# STORED DATA
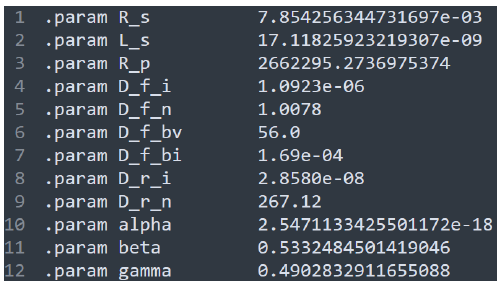
Figure 13. The text file containing the parameters expected by the LTspice full circuital model. Parameters for the 10SQ045 diode are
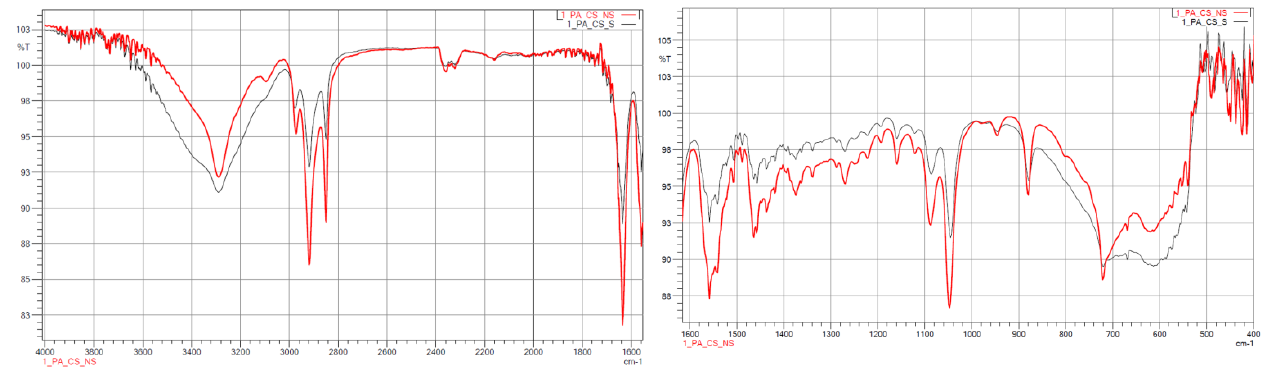
Figure 9. IR spectra for PA12_ Al 2 O 3 non ‐ sterilised (red curves) and sterilised (black curves) samples.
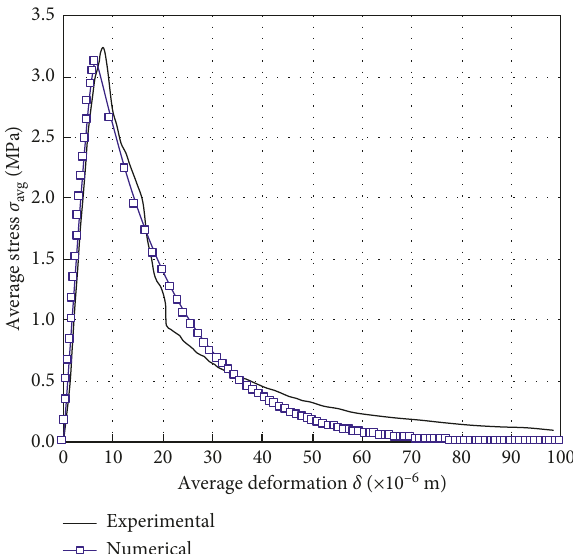
Figure 10: Average stress-deformation curves for the DEN concrete specimen.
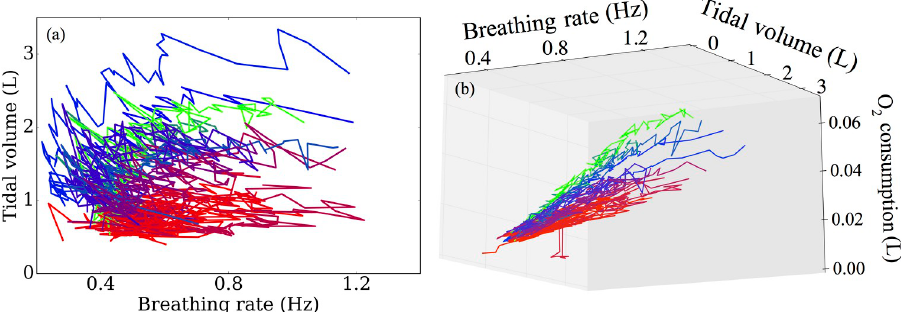
Fig 7. (a) Breathing patterns subdivided into the breathing rate and tidal volume. These data appear uninformative for predicting test performance. (b) With the additional inclusion of the oxygen consumption at a fixed rate of breathing, we find that these variables now almost perfectly capture variation in participant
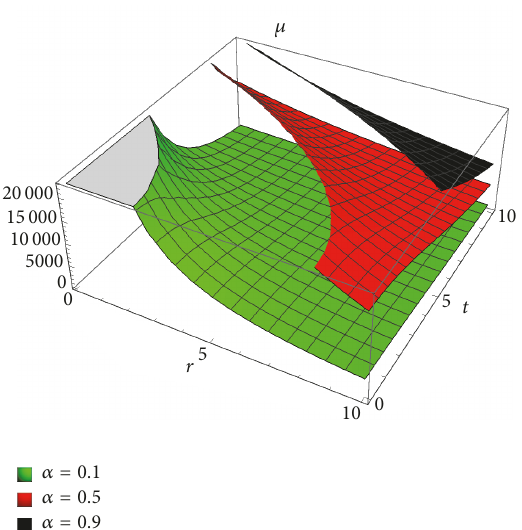
Figure 1: Plot of density along 𝑟 and 𝑡 for 𝑘 = 2.5 and the different values of 𝛼 .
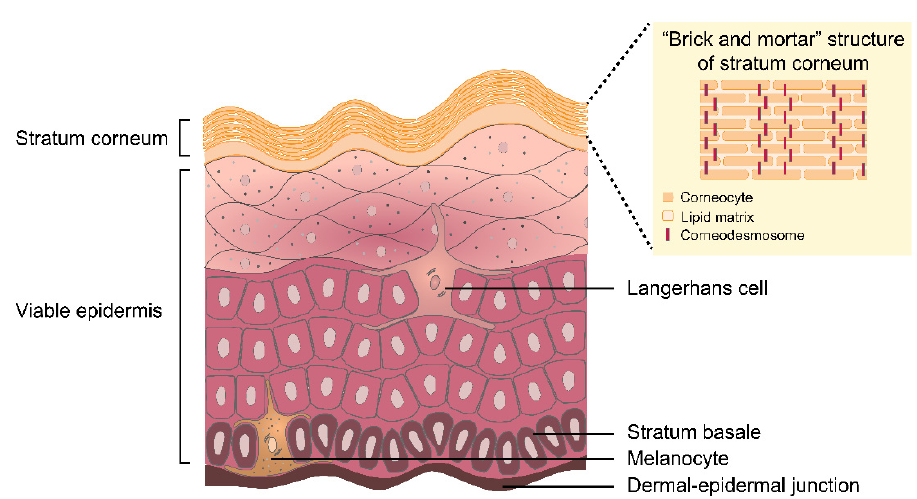
Figure 2. The location of dendritic cells (Langerhans cells and melanocytes) in the viable epidermis.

# TASK DESCRIPTION
As you read the records above, find each line that contains "curves" and copy it.

# ANSWER BELOW
Figure 9. IR spectra for PA12_ Al 2 O 3 non ‐ sterilised (red curves) and sterilised (black curves) samples.
Figure 10: Average stress-deformation curves for the DEN concrete specimen.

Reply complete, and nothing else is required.